After lengthy litigation with the state Board of Trustees over the rights to drill on its lease off St. George Island, Coastal Petroleum reaches a settlement agreement with the Governor and Cabinet on June 1, 2005 to relinquish its remaining state submerged lands lease holdings and royalty rights in exchange for $112 million, the amount Coastal Petroleum purported to have invested in these lease holdings over the 63 years of its offshore lease with the state.

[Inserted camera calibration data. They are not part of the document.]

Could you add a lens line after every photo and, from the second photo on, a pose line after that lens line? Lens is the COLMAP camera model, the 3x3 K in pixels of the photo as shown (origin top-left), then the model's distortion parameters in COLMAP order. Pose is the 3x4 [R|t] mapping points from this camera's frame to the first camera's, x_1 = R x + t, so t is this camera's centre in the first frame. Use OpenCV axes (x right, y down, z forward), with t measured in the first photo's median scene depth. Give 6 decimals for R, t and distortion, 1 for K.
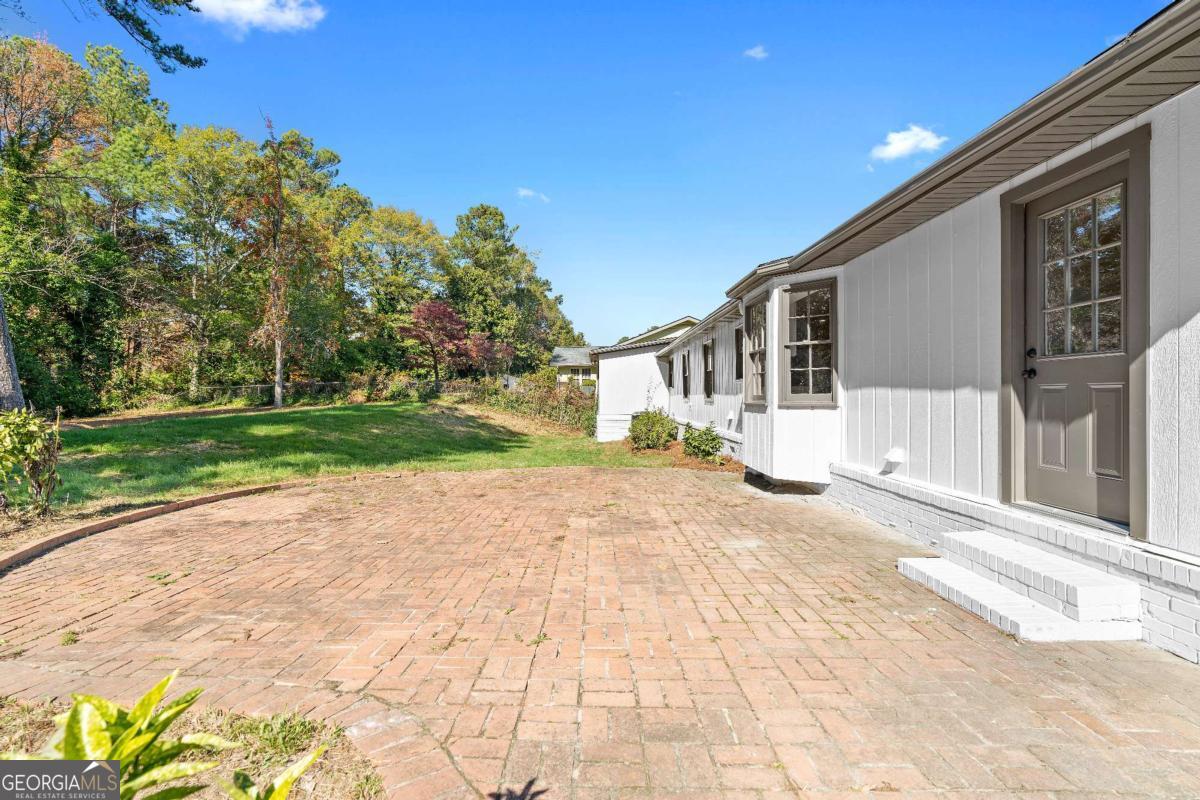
lens RADIAL K [[548.6, 0, 598.8], [0, 548.6, 398.8], [0, 0, 1]] dist [-0.011564, 0.004505]
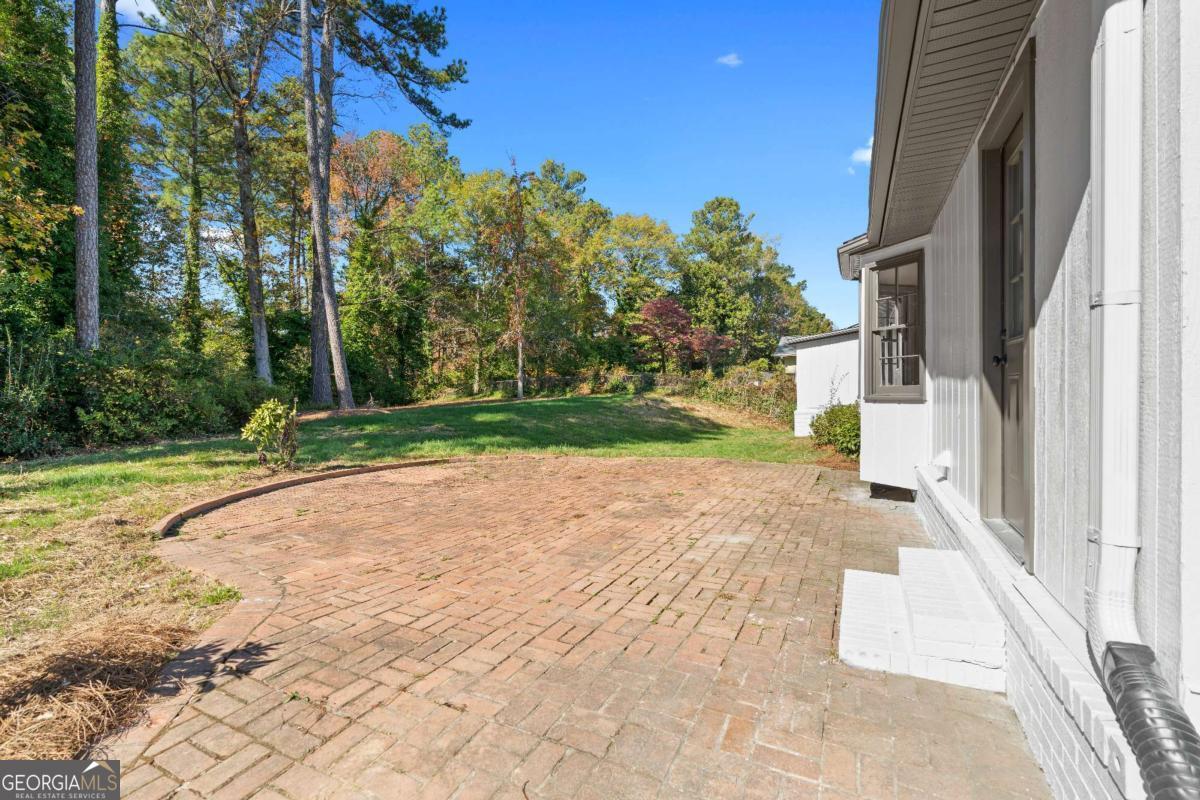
lens RADIAL K [[548.6, 0, 598.2], [0, 548.6, 397.4], [0, 0, 1]] dist [-0.011564, 0.004505]
pose [[0.894622, 0.002702, -0.446815, 0.101317], [0.002514, 0.999935, 0.011081, -0.000268], [0.446816, -0.011037, 0.894558, 0.002972]]
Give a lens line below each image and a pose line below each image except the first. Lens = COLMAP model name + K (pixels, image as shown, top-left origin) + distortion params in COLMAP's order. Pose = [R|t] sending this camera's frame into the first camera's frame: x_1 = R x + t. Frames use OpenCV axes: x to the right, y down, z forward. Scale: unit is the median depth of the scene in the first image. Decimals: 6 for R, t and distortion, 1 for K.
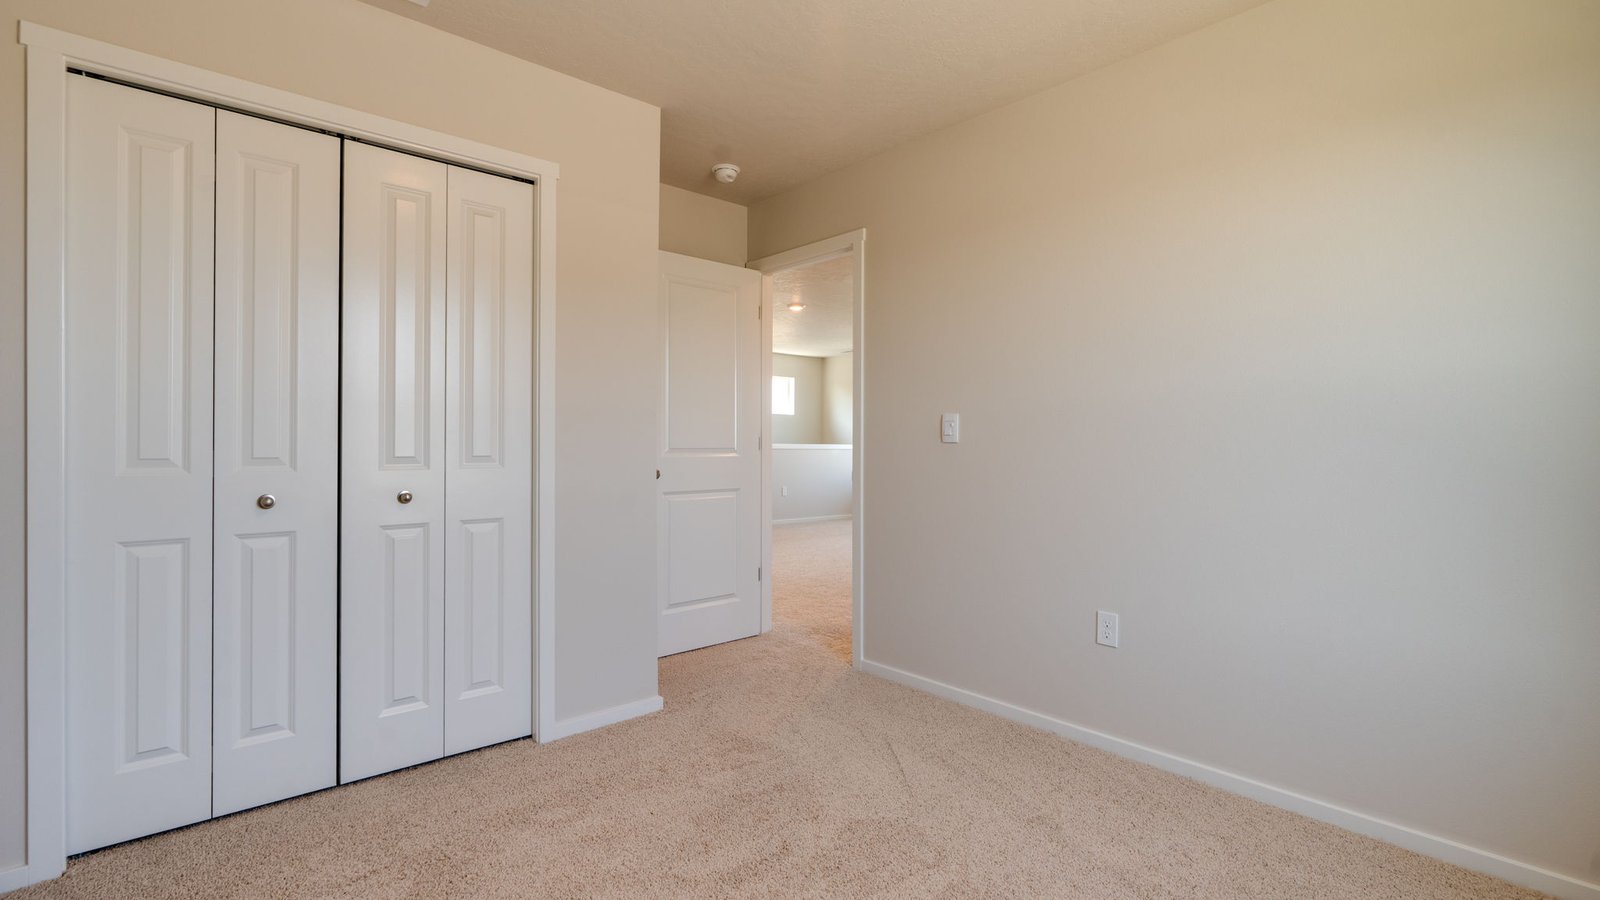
lens RADIAL K [[716.3, 0, 799.8], [0, 716.3, 442.7], [0, 0, 1]] dist [-0.004419, 0.001287]
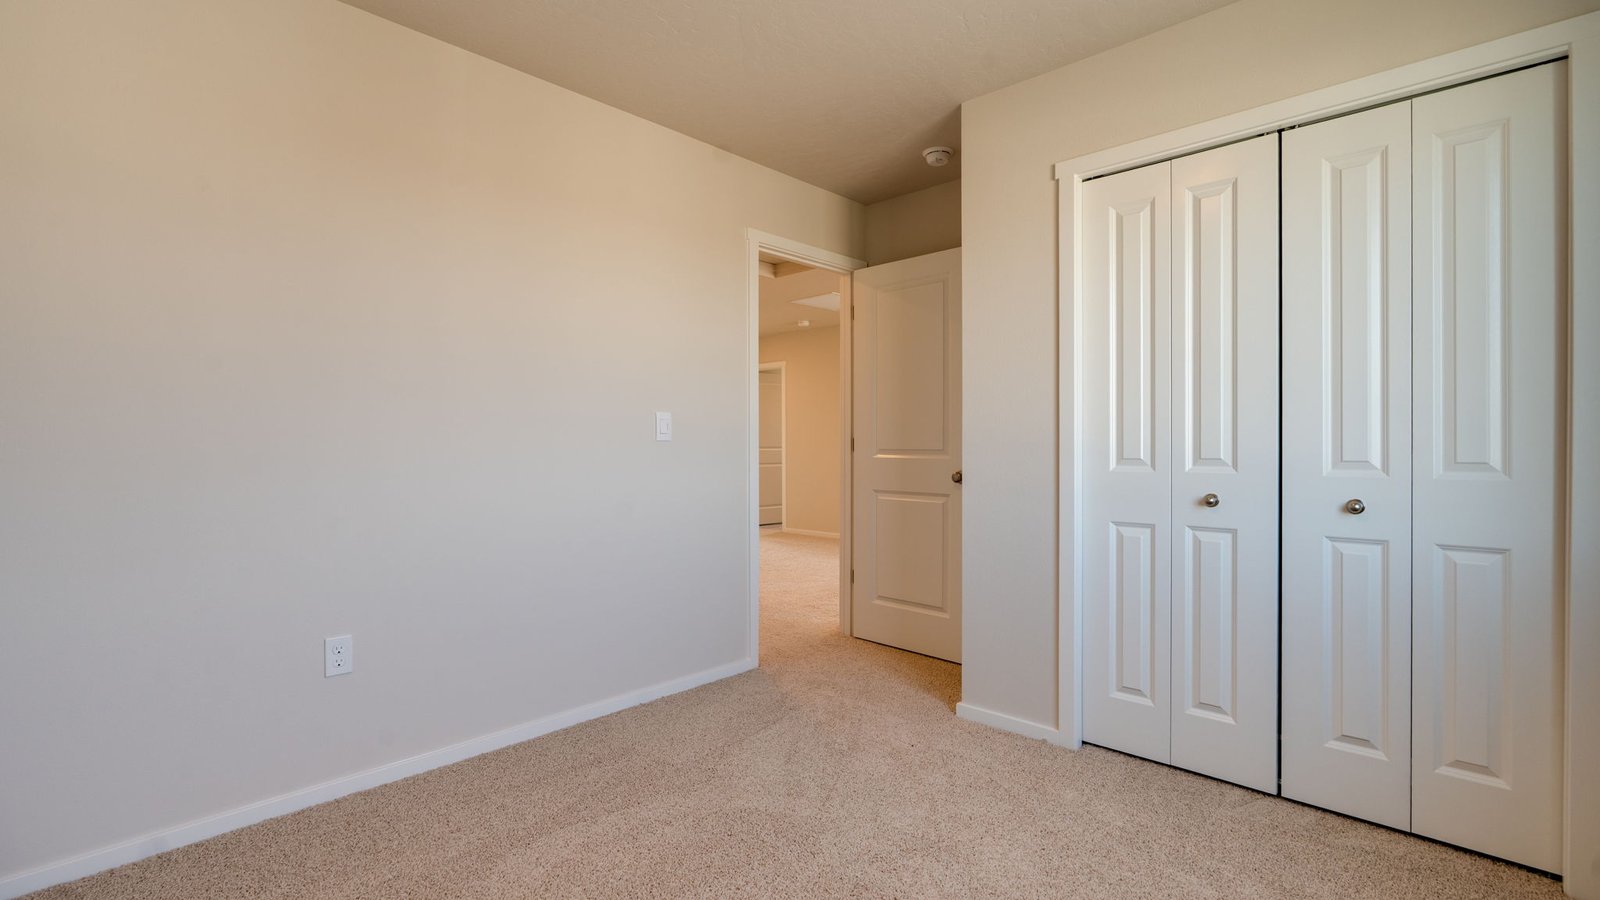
lens RADIAL K [[731.7, 0, 796.1], [0, 731.7, 442.6], [0, 0, 1]] dist [-0.001555, 0.000322]
pose [[0.077540, -0.005598, -0.996974, 0.310912], [0.000711, 0.999984, -0.005560, 0.002175], [0.996989, -0.000278, 0.077542, 0.276111]]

The Gulf of Mexico Energy Security Act (GOMESA) of 2006 implemented a number of provisions important to Florida. First, it established congressional moratorium on new oil and gas leasing off of Florida until June 30, 2022. This included all acreage east of the military mission line (86o N, 41’ W) in the Gulf (see Map); all acreage within 125 miles of Florida in the Eastern Planning Area; and all acreage within 100 miles of Florida in the Central Planning Area (off Alabama). GOMESA also added acreage once included in the old Eastern Gulf of Mexico Planning Area (approximately 9.4 million acres) to Central Gulf of Mexico Lease Sale 205. It also implemented revenue sharing with petroleum producing coastal states, except Florida is not considered a producing state thus does not share in revenues. GOMESA also required DOI to develop regulations allowing for bonus credits for existing leases within 100 miles of Florida in the Eastern Gulf of Mexico – with credits industry could use to buy other leases in other areas of the Gulf or use for payment of debt should they not be allowed to exercise their lease holdings.

Permits to conduct Geophysical and Geotechnical surveys to explore or oil bearing features in federal waters off Florida continue to increase from 2008 to present in the eastern Gulf of Mexico.


In April 2009 the Florida House of Representatives introduced legislation to open state waters in the Gulf of Mexico to oil and gas exploration and drilling and provide the Governor and Cabinet authority to establish leasing and a regulatory system necessary to protect state’s resources and interests. This would significantly affect previous state (Governor & Congressional) positions and policy on offshore oil and gas. The Senate refused to take up the bill. From October 2009 to present the Florida House Council on Strategic Planning and Economic Development has held a series of workshops to receive testimony, data and information on a variety of topics dealing with offshore oil and gas leasing. In November 2009, Senate President Jeff Atwater called upon the Century Commission – along with Florida State University’s Institute for Energy Systems and Economic Sustainability (IESES) and the Florida Legislature’s Office of Economic and Demographic Research – to assist the Senate with a detailed and comprehensive review of the implications of offshore drilling.
This Century Commission report - “Potential Impacts of Oil and Gas Exploration in the Gulf”, is a result of that request.